Dopo episodi come quello di Saman, le comunità islamiche sono puntualmente richiamate al dovere di schierarsi. Come dopo gli attacchi terroristici. Perché?

Essendo una minoranza subiscono l’attacco legato ai pregiudizi che fanno di tutta l’erba un fascio. Quando un gruppo di terroristi uccide e rivendica con l’islam, tutti gli islamici diventano terroristi. Così anche per un femminicidio. Peccato che i femminicidi avvengano ogni tot giorni. La violenza maschile non è una caratteristica solo della comunità islamica. Se per ogni uomo bianco che ammazza una donna dovessi vedere tutti gli altri uomini bianchi con il volto di un femminicida non rilascerei questa intervista.

Sinistra e movimento femminista sono stati timidi su questa storia?

Il movimento femminista purtroppo sì, perché è molto difficile affrontare questo tipo di intersezione. Quando si parla di intersezionalità si pensa a un accumulo di oppressioni che una donna vive sul proprio corpo: sessismo, razzismo, etc. Ma intersezionalità significa anche affrontare il fatto che dentro una comunità ci possa essere una componente misogina. Quando una minoranza, come una famiglia pakistana, compie azioni così atroci serve un’interpretazione intersezionale che restituisca uno sguardo complesso e complessivo sulla realtà. Bisogna sapersi districare tra propaganda razzista e invisibilità di un sistema patriarcale. Capita che il movimento tenda a evitare di esporsi perché è molto difficile farlo. Poi esistono posizionamenti diversi. Ci sono donne islamiche che la vedono diversamente da me, che vengo dalla stessa comunità.

Sembra che la madre della ragazza abbia approvato il piano. La mentalità patriarcale è anche di alcune donne?

La cultura patriarcale ti può annullare completamente nella volontà. È difficile capire cosa pensi una donna che consegna sua figlia. In certi contesti il binarismo dei ruoli fa in modo che l’uomo lavori e la donna si occupi dell’educazione. Quando la figlia non segue i canoni a lei imposti, la responsabilità ricade sulla madre e questo la porta a essere complice. Un’altra gabbia da nominare e decostruire. Il sistema patriarcale è una forma di pensiero strutturale: non si nasce femministe, lo si diventa. È difficile giudicare. Certo è che la donna è stata coinvolta.

Il sistema di accesso a permessi di soggiorno o cittadinanza aiuta le donne nei percorsi di autodeterminazione?

Ci sono dei permessi di soggiorno che possono tutelare, ma funzionano solo al termine di un percorso, dopo che è stata espressa chiaramente la violenza subita. Non sempre è facile. Senza lo ius soli i ricatti di padri e mariti aumentano. Serve la cittadinanza per le nate e cresciute qui come strumento di autodeterminazione. Se è tutto legato al lavoro rimani dipendente dalle volontà dell’uomo.

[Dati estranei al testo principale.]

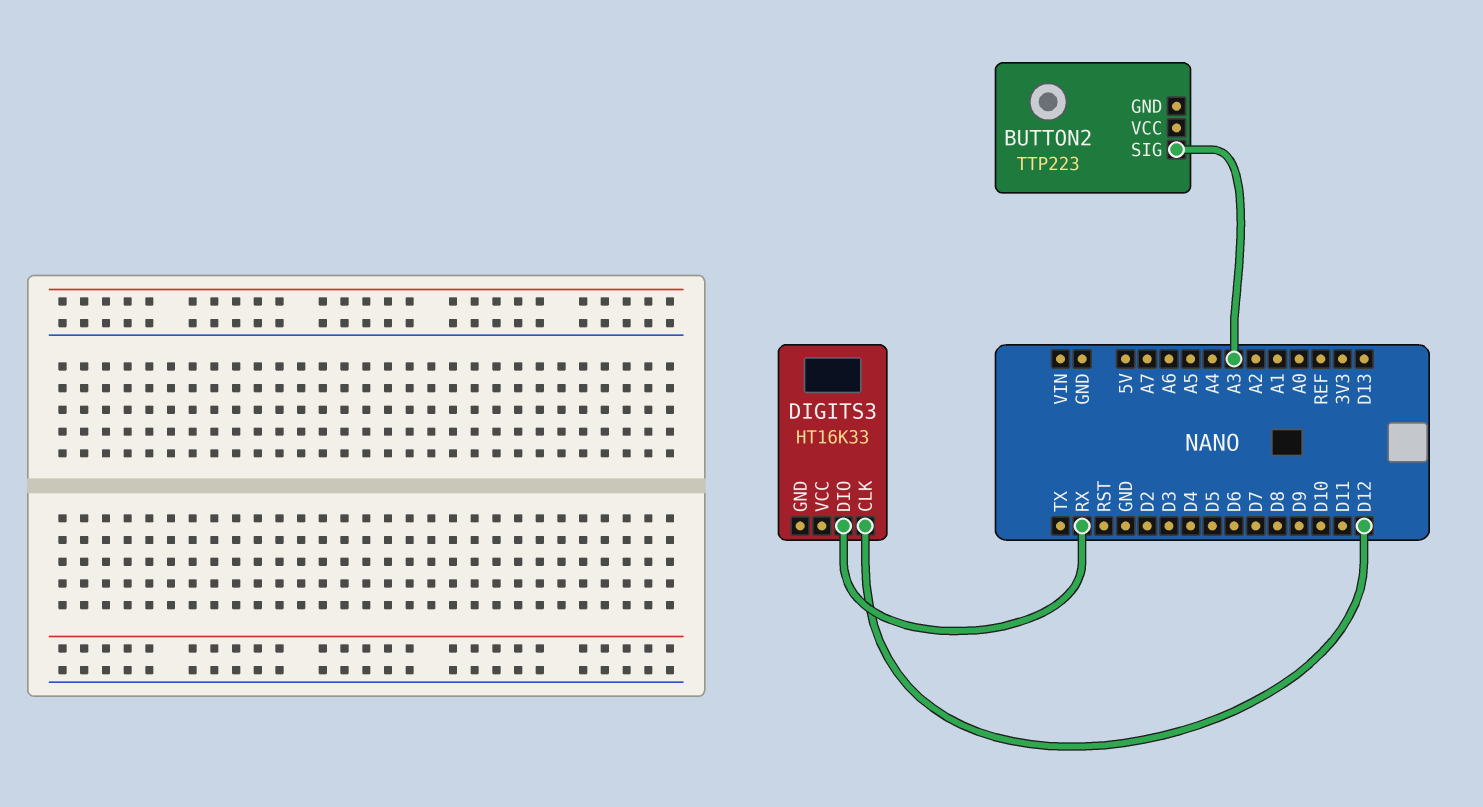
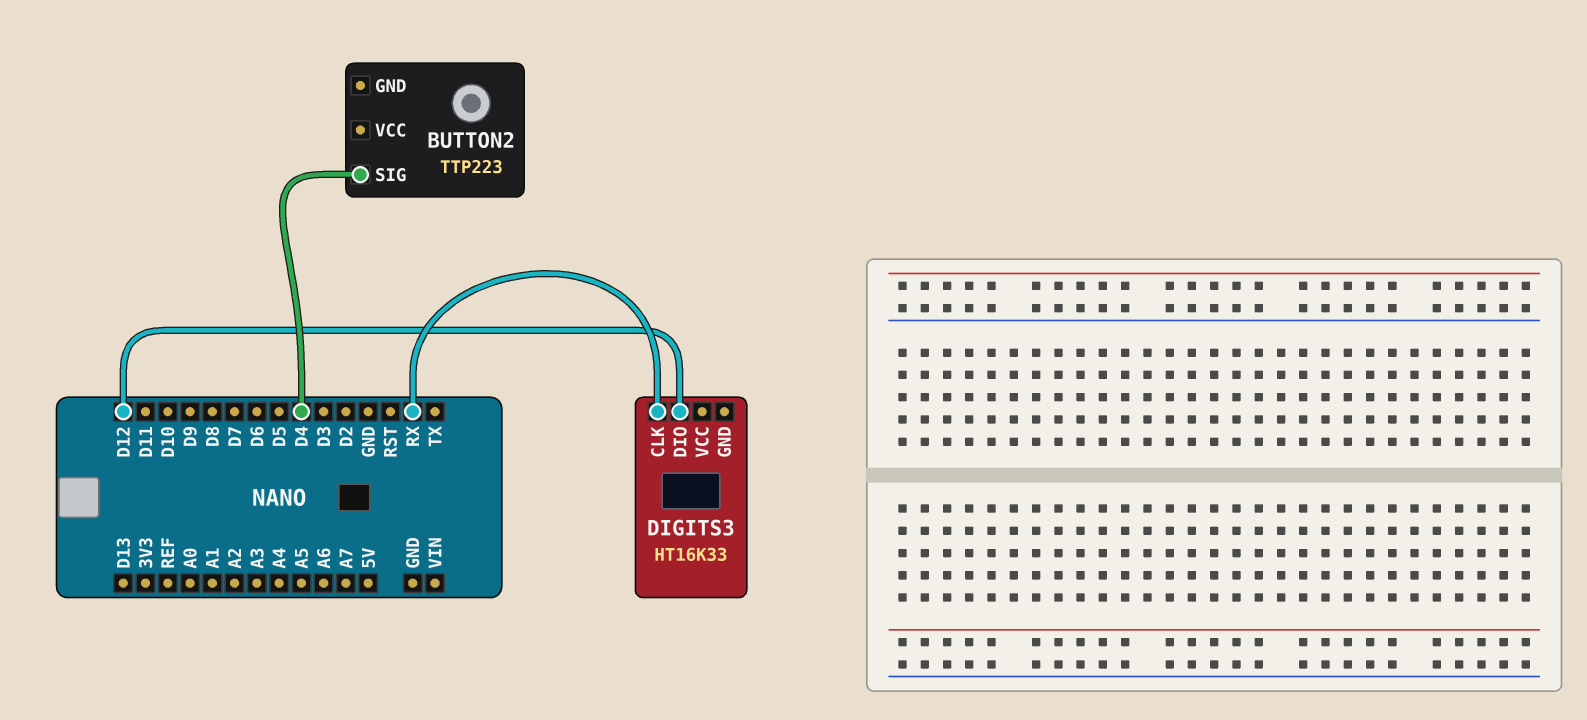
BUTTON2 pin SIG: A3 -> D4
DIGITS3 pin CLK: D12 -> RX
DIGITS3 pin DIO: RX -> D12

Il femminismo islamico è possibile o per essere femministe bisogna liberarsi dall’islam?

È assolutamente possibile. L’islam va messo in discussione, in primis dalle donne che dentro le comunità conoscono le strumentalizzazioni della fede che alimentano la violenza maschile. Ci sono femministe islamiche del Nord Africa, del Medio Oriente o italiane che fanno un grosso lavoro. A loro va chiesto solo di riconoscere la libertà di poter scegliere anche l’ateismo.